Saved data entries
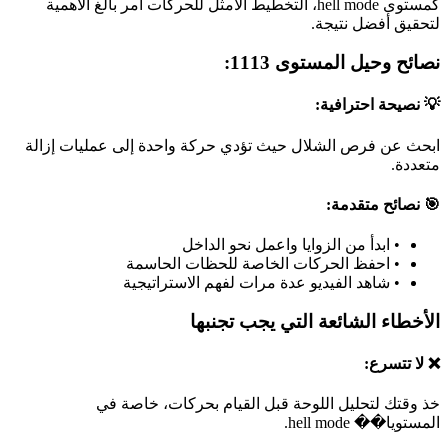
كمستوى hell mode، التخطيط الأمثل للحركات أمر بالغ الأهمية
لتحقيق أفضل نتيجة.
نصائح وحيل المستوى 1113:
💡 نصيحة احترافية:
ابحث عن فرص الشلال حيث تؤدي حركة واحدة إلى عمليات إزالة
متعددة.
🎯 نصائح متقدمة:
•
ابدأ من الزوايا واعمل نحو الداخل
•
احفظ الحركات الخاصة للحظات الحاسمة
•
شاهد الفيديو عدة مرات لفهم الاستراتيجية
الأخطاء الشائعة التي يجب تجنبها
❌ لا تتسرع:
خذ وقتك لتحليل اللوحة قبل القيام بحركات، خاصة في
المستويا�� hell mode.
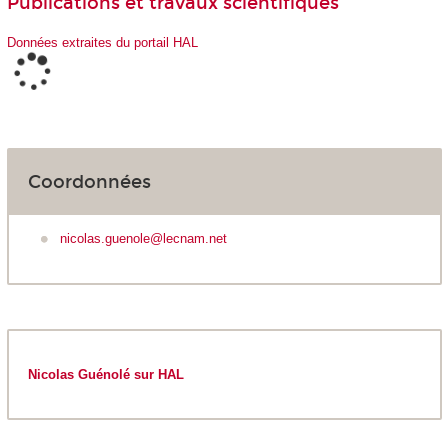
Publications et travaux scientifiques
Données extraites du portail HAL
Coordonnées
nicolas.guenole@lecnam.net
Nicolas Guénolé sur HAL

▶ **TASK REQUIREMENTS**: Return every line of text in the material above word for word, and leave the pictures out of your answer.

▶ **TASK OUTPUT**:
كمستوى hell mode، التخطيط الأمثل للحركات أمر بالغ الأهمية
لتحقيق أفضل نتيجة.
نصائح وحيل المستوى 1113:
💡 نصيحة احترافية:
ابحث عن فرص الشلال حيث تؤدي حركة واحدة إلى عمليات إزالة
متعددة.
🎯 نصائح متقدمة:
•
ابدأ من الزوايا واعمل نحو الداخل
•
احفظ الحركات الخاصة للحظات الحاسمة
•
شاهد الفيديو عدة مرات لفهم الاستراتيجية
الأخطاء الشائعة التي يجب تجنبها
❌ لا تتسرع:
خذ وقتك لتحليل اللوحة قبل القيام بحركات، خاصة في
المستويا�� hell mode.
Publications et travaux scientifiques
Données extraites du portail HAL
Coordonnées
nicolas.guenole@lecnam.net
Nicolas Guénolé sur HAL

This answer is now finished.